Charges dismissed in Colorado lawmaker threat case
DENVER — A Denver District Court judge on Friday dismissed charges against a Colorado Springs man accused of sending state Rep. Rhonda Fields sexually and racially offensive emails after Fields told prosecutors a permanent injunction against Franklin Sain would be enough protection.
According to the Denver Post (http://tinyurl.com/kgovo5o ), Chief Deputy District Attorney Henry Cooper said Fields obtained a permanent protection order against Sain and felt her safety concerns had been met.
Sain was charged in February with harassment involving ethnic intimidation and attempting to influence a public servant. He told Denver police he sent Fields six emails filled with profanity and epithets and left similar voicemails between Feb. 13 and 15, during her efforts to tighten state gun laws.
Cooper said a provision of the protection order issued Tuesday requires Sain to undergo mental health treatment.
“Her concerns about her safety have been met by that process,” he said.
Sain’s attorney, Siddhartha Rathod, had maintained that his client’s emails were protected free speech and said only that “the result speaks for itself and we are satisfied with the result.”
Fields did not return phone calls or respond to an email seeking comment and Rathod could not be reached by phone.
Rathod told a judge in March that Sain acknowledged calling and sending emails laced with profanities and racial slurs to Fields. Rathod said that while the messages were offensive, they were not threatening and they were constitutionally protected political speech.
Rathod also said Sain, 42, was not responsible for a letter sent to Fields that said “There Will Be Blood!” and listed Fields and her daughter.

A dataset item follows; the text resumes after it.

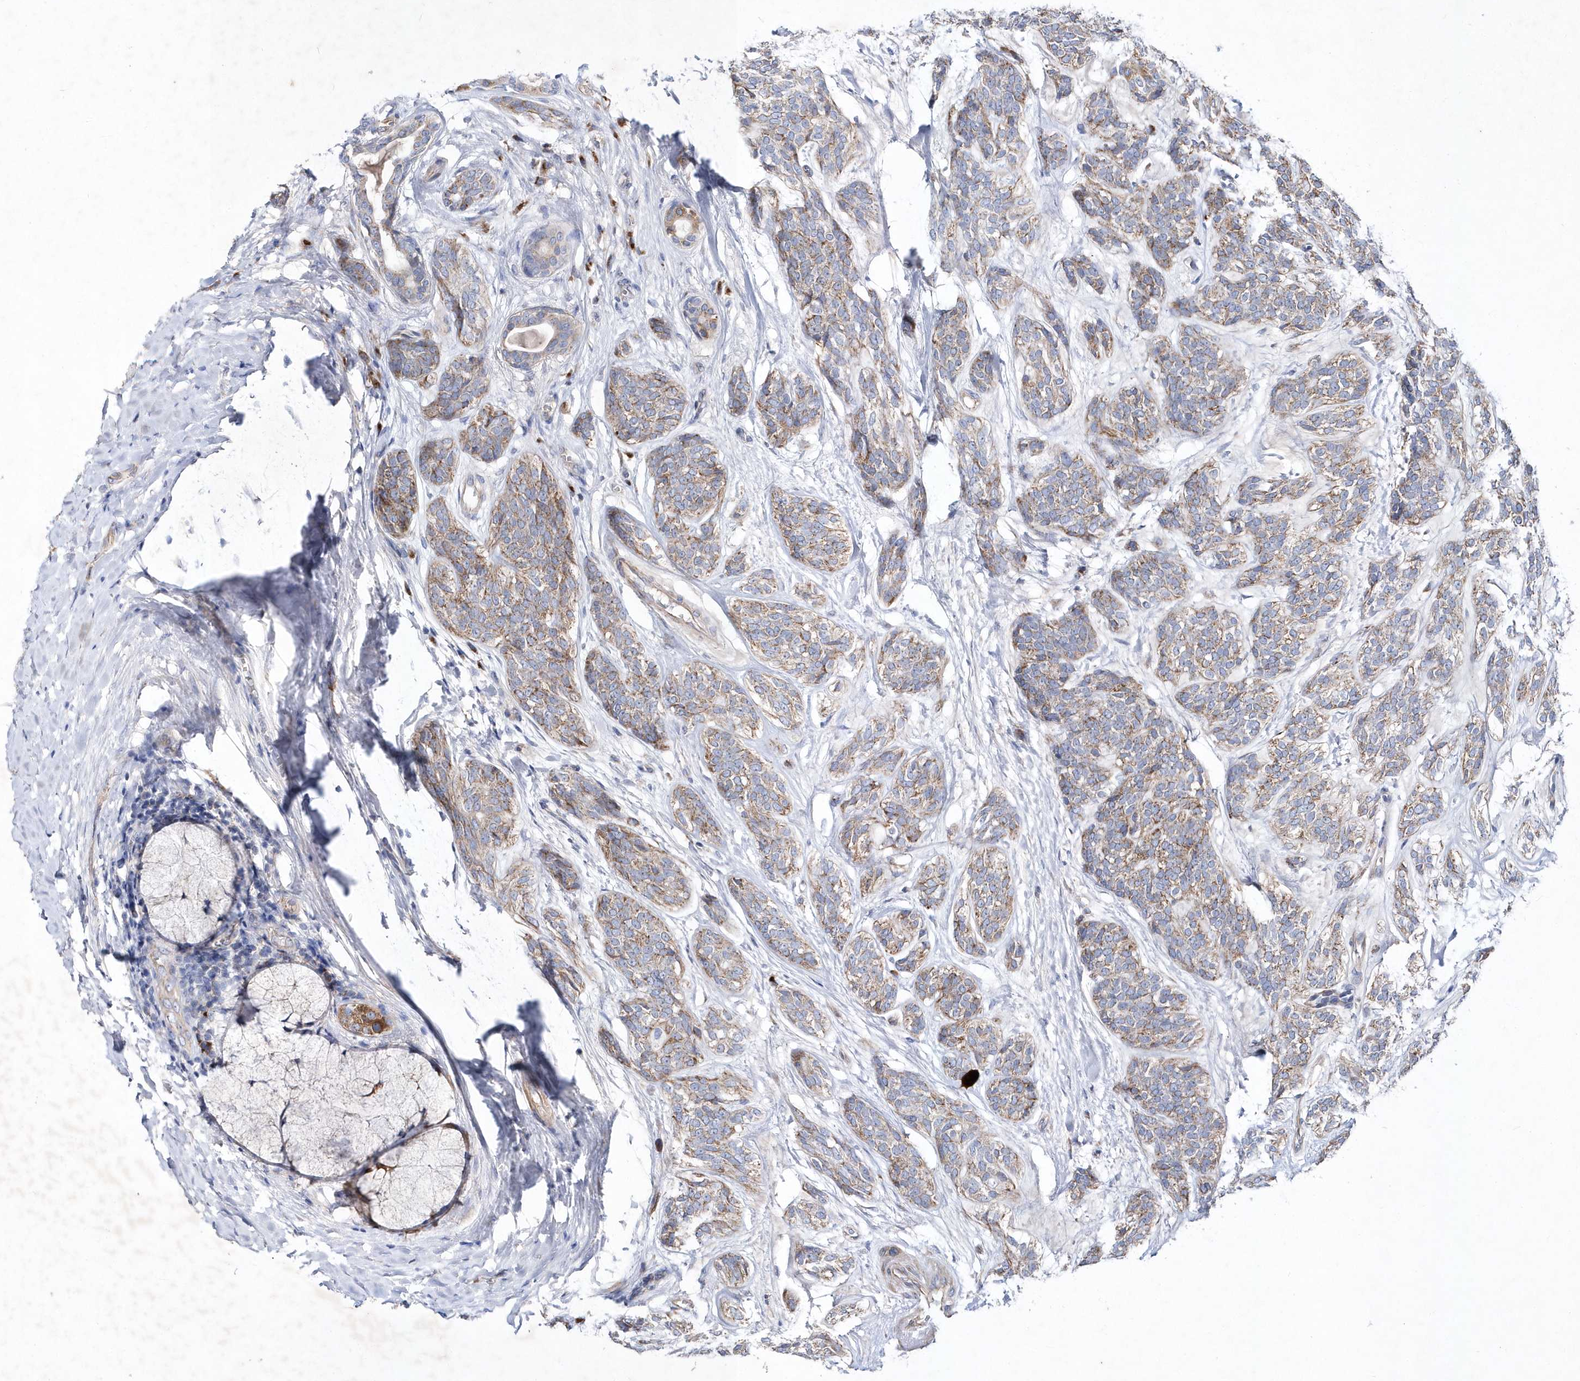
{"staining": {"intensity": "moderate", "quantity": "25%-75%", "location": "cytoplasmic/membranous"}, "tissue": "head and neck cancer", "cell_type": "Tumor cells", "image_type": "cancer", "snomed": [{"axis": "morphology", "description": "Adenocarcinoma, NOS"}, {"axis": "topography", "description": "Head-Neck"}], "caption": "DAB immunohistochemical staining of adenocarcinoma (head and neck) exhibits moderate cytoplasmic/membranous protein expression in approximately 25%-75% of tumor cells.", "gene": "METTL8", "patient": {"sex": "male", "age": 66}}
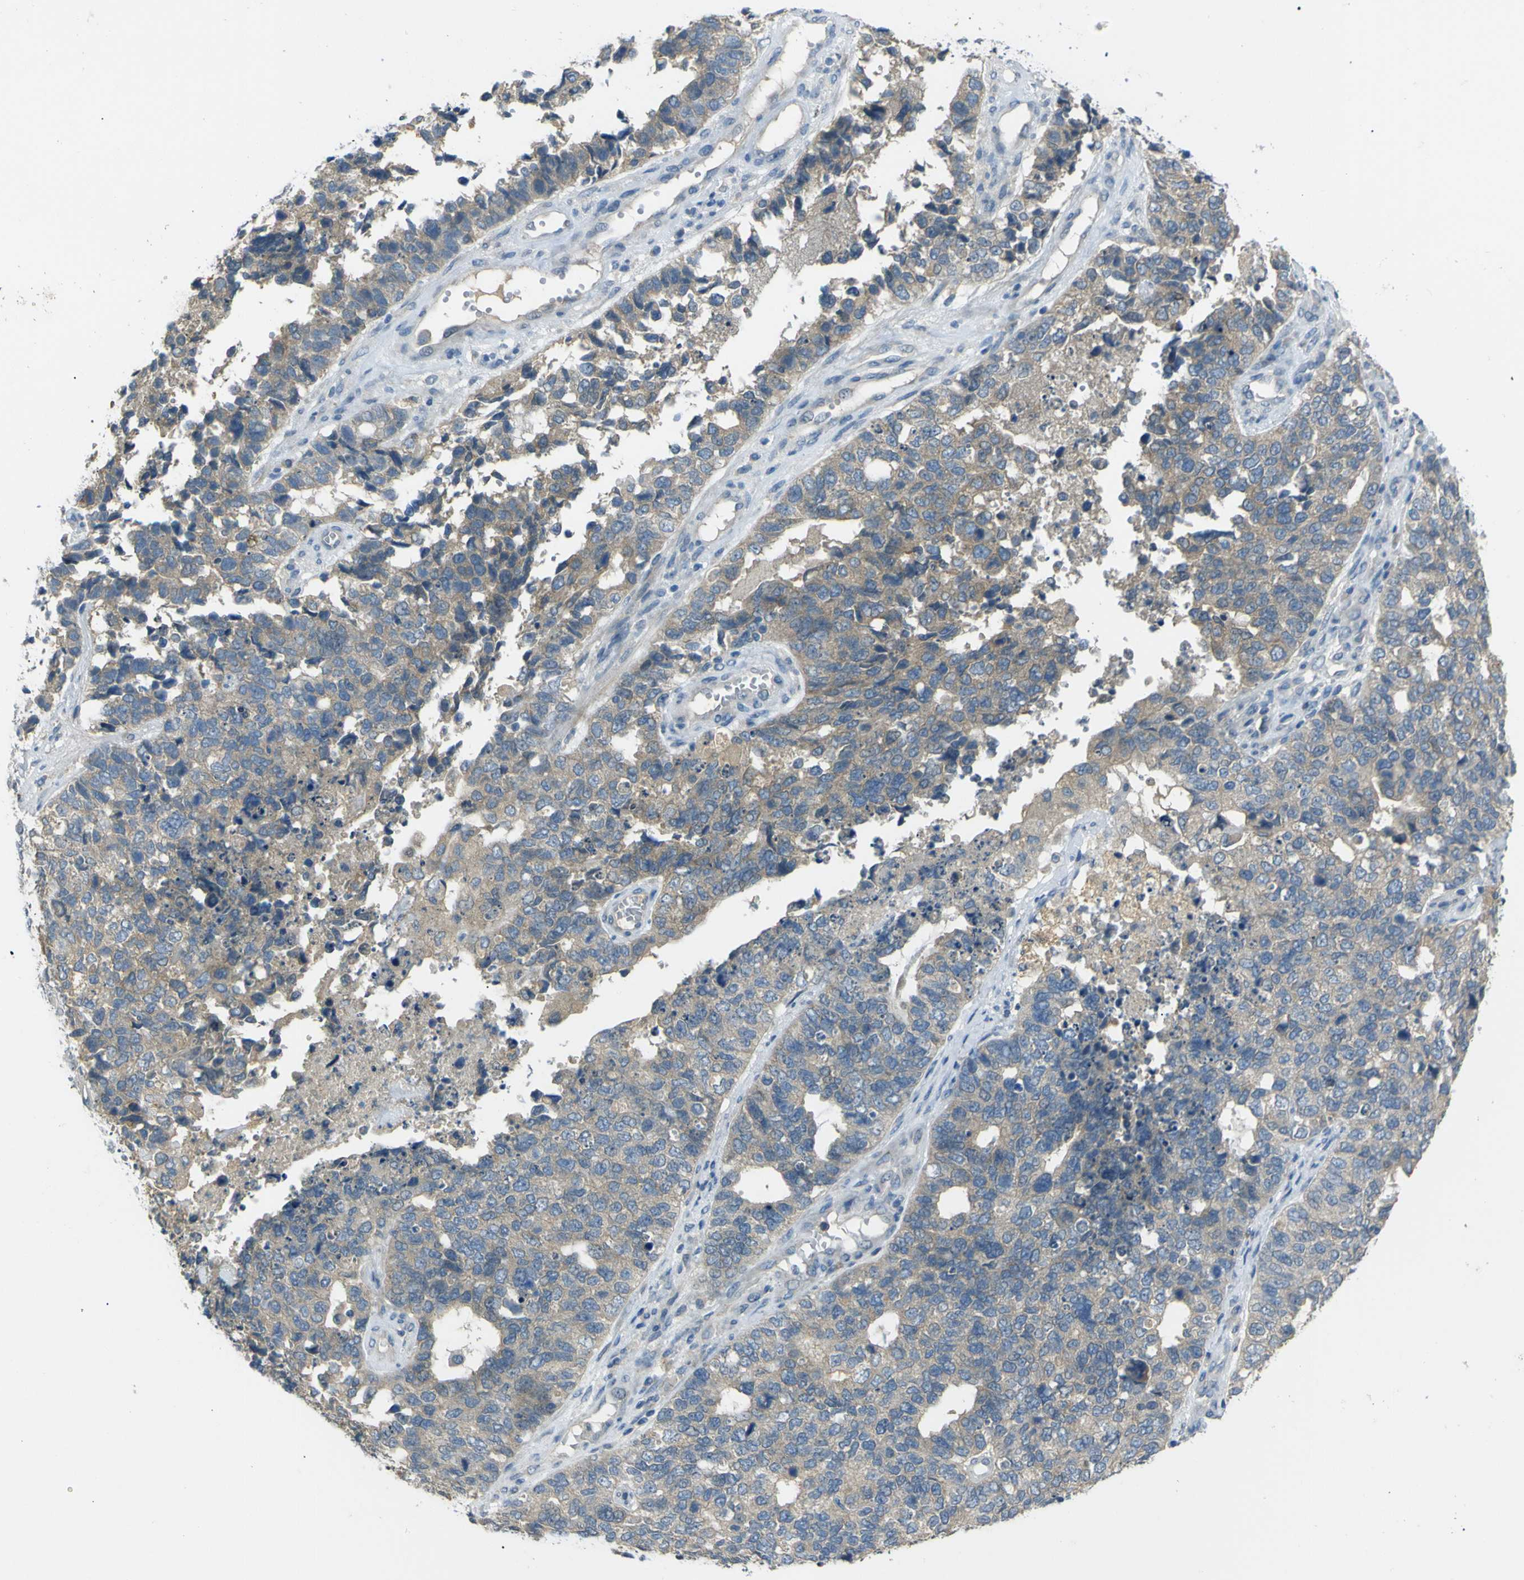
{"staining": {"intensity": "weak", "quantity": ">75%", "location": "cytoplasmic/membranous"}, "tissue": "cervical cancer", "cell_type": "Tumor cells", "image_type": "cancer", "snomed": [{"axis": "morphology", "description": "Squamous cell carcinoma, NOS"}, {"axis": "topography", "description": "Cervix"}], "caption": "Immunohistochemical staining of human cervical cancer (squamous cell carcinoma) shows low levels of weak cytoplasmic/membranous protein staining in approximately >75% of tumor cells.", "gene": "C6orf89", "patient": {"sex": "female", "age": 63}}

Fields is a Democrat who represents Aurora, where a gunman killed 12 people in a movie theater last summer. She is black. Sain, a technology executive who was suspended after his arrest, is white.
Police said that in one message, Sain told Fields he hoped someone would “Gifords” her, an apparent reference to the 2011 shooting and wounding of U.S. Rep. Gabrielle Giffords of Arizona. A police affidavit said Sain apologized for his comments.
If found guilty, Sain could have faced up to six years in prison.
Sain was the chief operating officer at SofTec Solutions Inc., an Englewood information technology company that does work for the government and health care companies. The company said he was suspended then fired.